I thought with the meet at Ultimate Shine it was 12 quid for Tardis?


----------



## Chubsley (Feb 11, 2010)

Hi guys, see the AS wheel cleaner is it better than using G101? I usuall just spray this onto my alloys and rinse off. Also what is the best way to use tardis? I wish I had a rep near me


----------



## The Doctor (Sep 11, 2007)

Chubsley said:


> Hi guys, see the AS wheel cleaner is it better than using G101? I usuall just spray this onto my alloys and rinse off. Also what is the best way to use tardis? I wish I had a rep near me


It depends what you want. If your wheels get really dirty then yes Smart Wheels will work better.

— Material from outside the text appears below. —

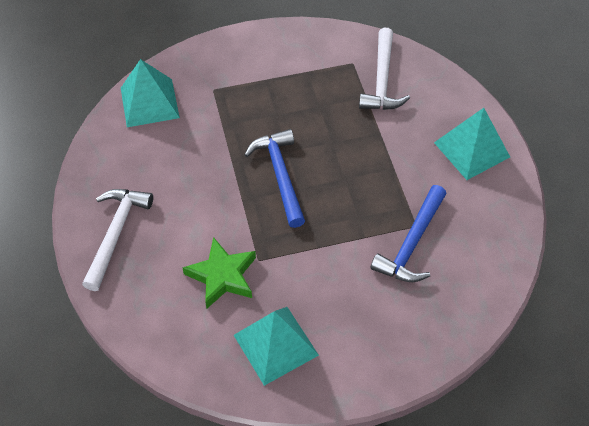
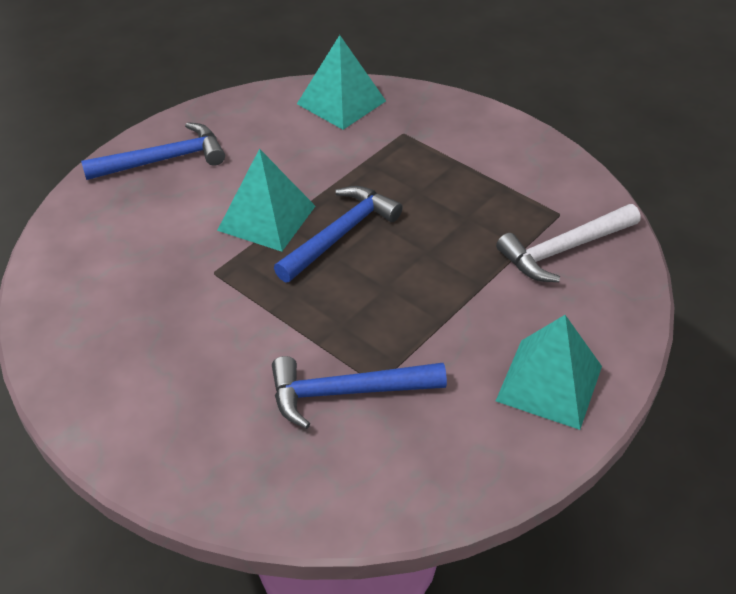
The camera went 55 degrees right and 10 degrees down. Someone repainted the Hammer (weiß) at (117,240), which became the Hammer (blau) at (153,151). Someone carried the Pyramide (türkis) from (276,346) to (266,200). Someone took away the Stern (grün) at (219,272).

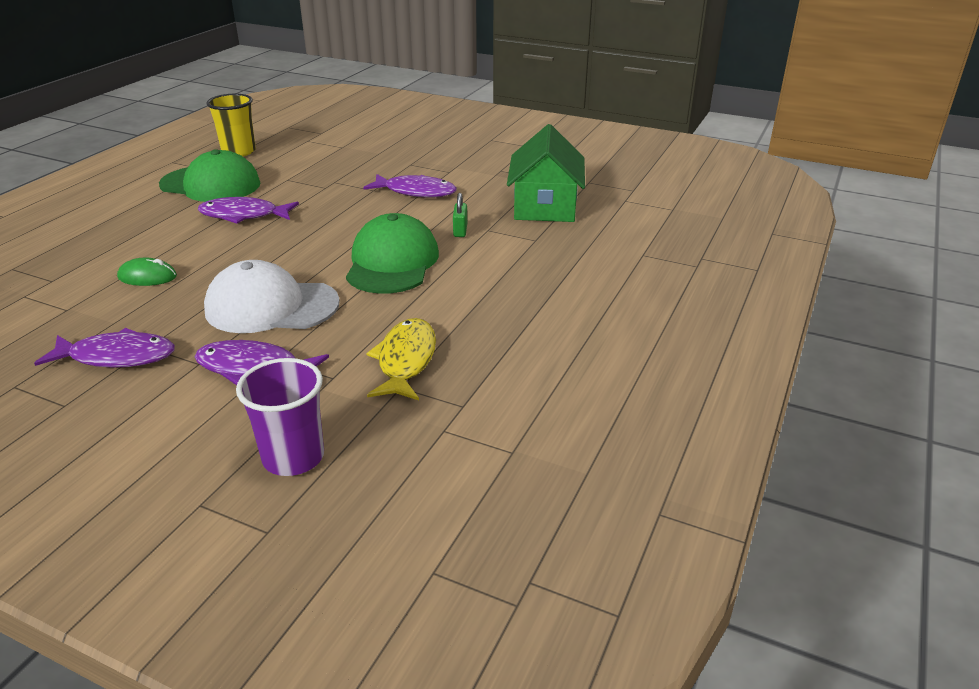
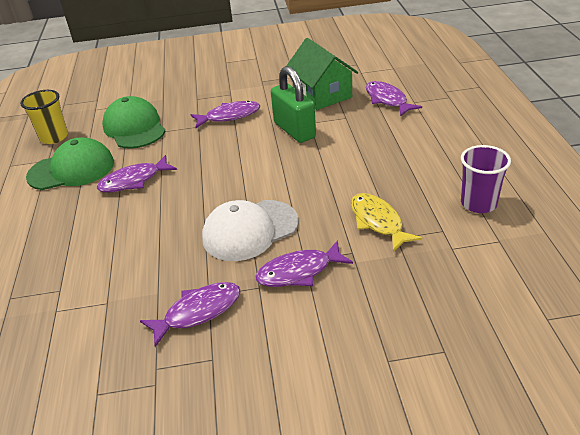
The camera went 30 degrees left and 5 degrees up. Someone carried the Kappe (grün) from (392,253) to (133,122). Someone scaled the Vorhängeschloss (grün) at (460,215) by 2.36. Someone put down the Fisch (lila) at (394,98). Someone carried the Becher (lila) from (280,417) to (486,179). Someone took away the Computermaus (grün) at (147,272).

If you keep ontop of your wheels then G101 is fine for what you want.

Best way to use Tardis is spray it onto the tar,spray some onto a MF cloth and gentle wipe the tar away then rinse with clean water.


----------



## GIZTO29 (May 8, 2009)

How much approx are the sprayer bottles?


----------



## The Doctor (Sep 11, 2007)

GIZTO29 said:


> How much approx are the sprayer bottles?


Depends on your rep but around 2 pounds each.


----------



## AliBailey88 (Oct 13, 2009)

GIZTO29 said:


> How much approx are the sprayer bottles?


i paid £1.50 with a head


----------



## grant_evans (Mar 2, 2008)

AliBailey88 said:


> i paid £1.50 with a head


iirc i pay £1 for the small bottles with head and £2.50 for a large bottle with head.


----------



## GIZTO29 (May 8, 2009)

Thanks guys.


----------



## AliBailey88 (Oct 13, 2009)

Got a few other bits today.

Tardis 5Litres @ £10
Long reach Vikan wheel brush @ £4
Huge waffle drying towl @ £4

Bargins!!


----------



## alan_mcc (Oct 28, 2008)

Down at the scottish meet I was £6 for a litre bottle of Tardis with a sprayhead. But it was £5 for the guy behind. **** knows how, but oh well. I'm surprised you can post Tardis to be honest!


----------



## AliBailey88 (Oct 13, 2009)

??? i got the stuff off my rep not posted?


----------



## Spoony (May 28, 2007)

Aye, Tardis varies with price depending on how much of a **** your rep wants to be and how much you buy. Its the only part of the business model that I wouldn't be able to live by if I was a rep/owner.


----------



## alan_mcc (Oct 28, 2008)

AliBailey88 said:


> ??? i got the stuff off my rep not posted?


I was referring to Polished Bliss stocking it in their online shop.

And yeah, I was pretty annoyed. They didn't buy anything else either, both just the bottle of Tardis yet I was a pound more. Ah well a bargain all the same as it is a good product.


----------



## h13ulk (Oct 31, 2008)

i paid £18 quid at the scottish meet for tardis , i thought thats how much it usually was. im ragin now. wont be using him again


----------



## Y15HAL (Aug 29, 2006)

Will be paying £12 for 5 Litres tomorrow, offered £10, he werent having none of it!!


----------



## Spoony (May 28, 2007)

h13ulk said:


> i paid £18 quid at the scottish meet for tardis , i thought thats how much it usually was. im ragin now. wont be using him again


Was that the one in fife? The guy was REALLY up and down with his prices. I got an alright deal but not amazing compared to the rest of the reps. I've not even used tardis yet lol


----------



## AliBailey88 (Oct 13, 2009)

my rep is a real nice guy, says i buy way to much though lol


----------



## Guest (May 13, 2010)

Is there a list of AS reps for the country?


----------



## Y15HAL (Aug 29, 2006)

No list as far as I know.

I just rang the number on their website and asked for the local rep!


----------